17 thoughts on “Acoustic Wayfinder For The Visually Impaired

  1. I built one of these over 30 years ago for “Blind Fury” (sorry Babe!)
    It was all done with 555’s and 4000 series CMOS gates., feedback is a piezeo element flush against her palm, the ultrasonic transducers are between her fingers.
    Version 2 had a neato brass knuckle duster for those ass hats that think it’s funny to trip the blind girl.
    Best of all she is still using it!

      1. lol
        scanning 40 years worth of notebooks is definitely on my “gunna” list!
        Thing is I’m REALLY bad with notebooks!
        Any excuse to start a new one!
        And there are just so MANY of them!!!!

        1. In this economy, there are probably people with extra time who would be very willing to help out with that kind of archiving. Hell, if you’re in the Houston area, I’d be curious at least.

        2. You should at least digitize them using a high resolution camera or scanner.
          That way you could categorize them by year and project.
          Doing so would even allow you to sell your projects as tutorials for those who want to learn the skills.

          1. 2 problems,
            “decoding” my handwriting and most of my circuits are drawn in pencil!

            The pencil circuits don’t copy very well and even I have trouble reading some of my notes, waaay too much coffee and/or Coke @ 4am!

            I’m not sure how relevant some of the stuff is, does anyone have interest in analogue stuff these days? i.e Lunar Lander done with 741’s, switches, pots and meters.

            That and I LOVE building stuff from 7400 series, lots and lots of 7400 chips!

            Those original Pong and Tank had a bad influence on my young mind!


          2. >>>
            “decoding” my handwriting and most of my circuits are drawn in pencil!
            I have that same problem if I use cursive which lead me to stop using it about 20 years ago or so.

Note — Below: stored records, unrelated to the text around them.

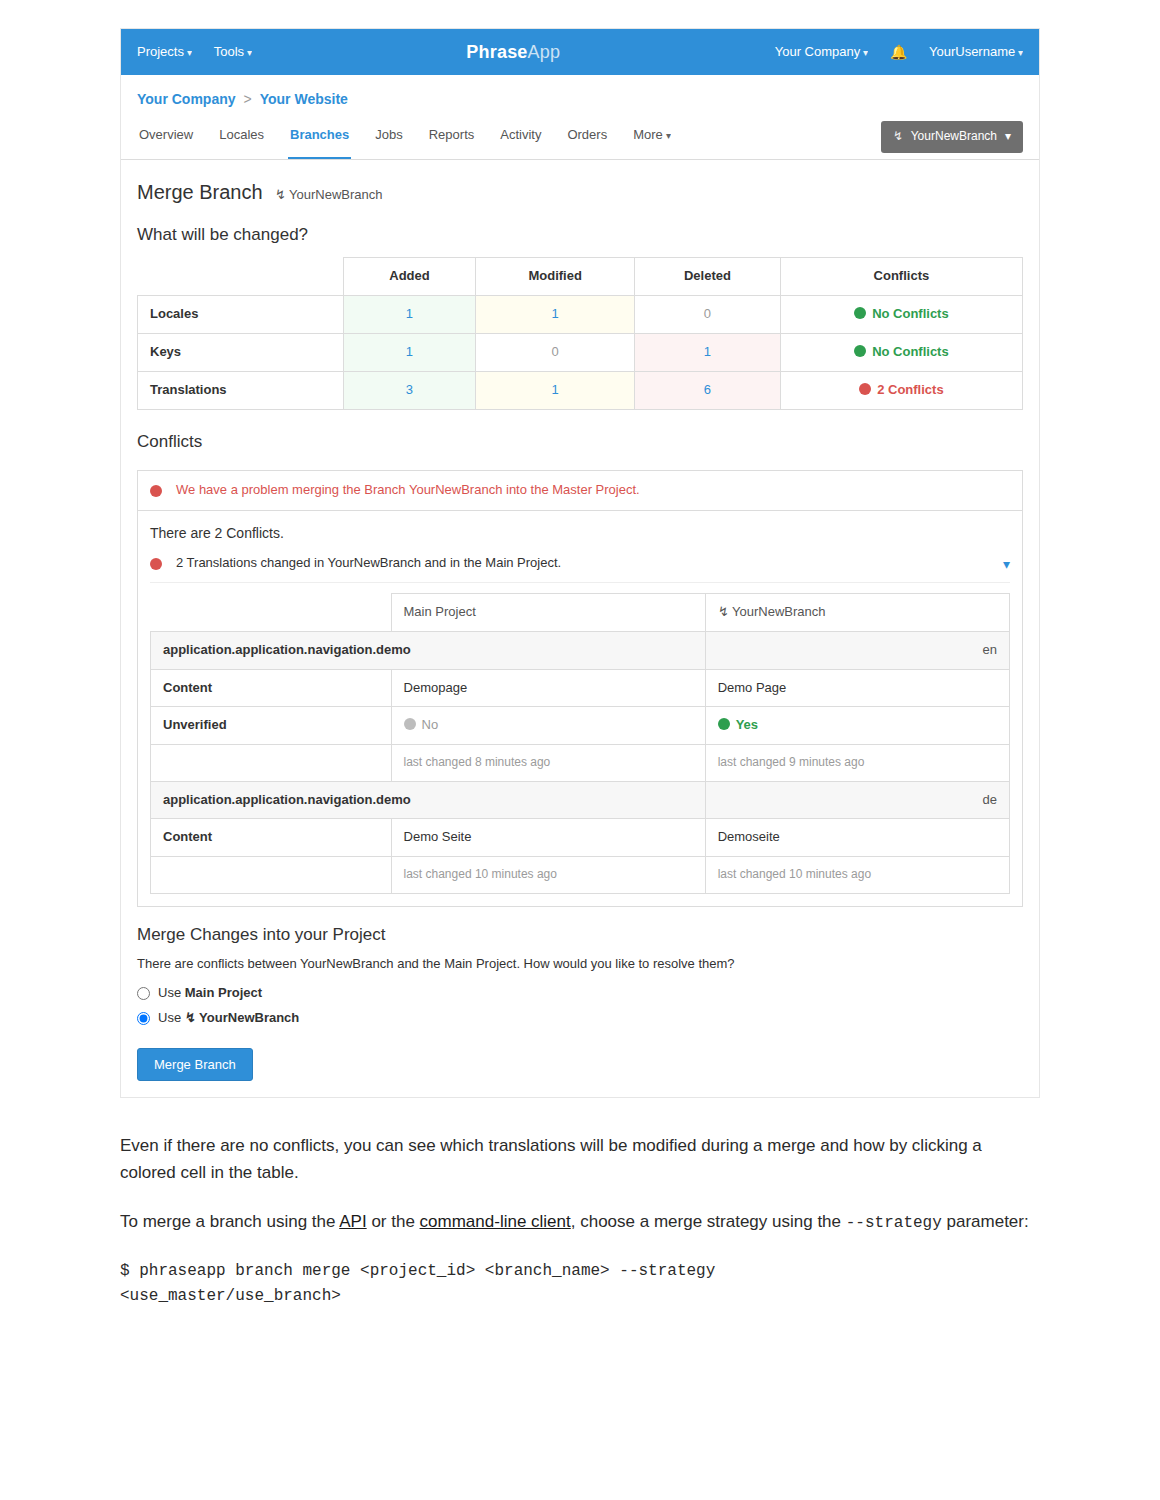Projects Tools
Phrase App
Your Company 🔔 YourUsername
Your Company>Your Website
Overview
Locales
Branches
Jobs
Reports
Activity
Orders
More
↯YourNewBranch ▾
Merge Branch ↯ YourNewBranch
What will be changed?
| | Added | Modified | Deleted | Conflicts |
| --- | --- | --- | --- | --- |
| Locales | 1 | 1 | 0 | No Conflicts |
| Keys | 1 | 0 | 1 | No Conflicts |
| Translations | 3 | 1 | 6 | 2 Conflicts |
Conflicts
We have a problem merging the Branch YourNewBranch into the Master Project.
There are 2 Conflicts.
2 Translations changed in YourNewBranch and in the Main Project. ▾
| | Main Project | ↯ YourNewBranch |
| --- | --- | --- |
| application.application.navigation.demo | en |
| Content | Demopage | Demo Page |
| Unverified | No | Yes |
| | last changed 8 minutes ago | last changed 9 minutes ago |
| application.application.navigation.demo | de |
| Content | Demo Seite | Demoseite |
| | last changed 10 minutes ago | last changed 10 minutes ago |
Merge Changes into your Project
There are conflicts between YourNewBranch and the Main Project. How would you like to resolve them?
Use Main Project Use ↯ YourNewBranch Merge Branch
Even if there are no conflicts, you can see which translations will be modified during a merge and how by clicking a colored cell in the table.
To merge a branch using the API or the command-line client, choose a merge strategy using the --strategy parameter:
$ phraseapp branch merge <project_id> <branch_name> --strategy
<use_master/use_branch>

            The pencil circuits don’t copy very well and even I have trouble reading some of my notes, waaay too much coffee and/or Coke @ 4am!
            While a scanner may have a hard time with the pencil circuits, a 12 mega-pixel or above High resolution digital camera won’t. It will take a picture of what it sees. So if the line can be seen with human eyes, the camera will see it to and put it in the picture.

    1. I had this idea 5 years ago and worked with a few blind people working in my company. Good to see you also had this idea and created it. I never finished the project.

      I would hate to see these guys patent it and sell it for big bucks to some medical company and sell it overpriced to blind folks.

      If that happens I would love to see you sue them based on prior art. I would even be happy to support that financially.

      Lets hope this won’t be used to make money but to help people instead.

  2. The demo is a bit unconvincing, and the hand ‘wand’ is a poor replacement for just using your hand without an attachment.
    It has potential, but it needs some work it seems.

    Mind you it would require the person to get used to it too, so the demonstration is only half done as it were until they fund a blind person and had him/her use it a while. But from the video it does seem the range is too limited or too narrow or wide or something though.

    But I’m sure this has been tried many times before, and seeing it isn’t standard for the blind I have a suspicion there are as of yet unsurmounted issues.

  3. I think its a great innovative project and congratulations to the team and I am thinking to do this as my project kindly give me some guide lines , or if u can sell fully made project I can buy it,

  4. For anyone interested, here are a couple of other examples of this kind of project, with how to sections:
    The Tacit (CC licensed)

    Tacit Theremin. I, along with some guys at Omaha Maker Group modded the Tacit to be a wrist mounted, speaker output device. There’s a video in the first link.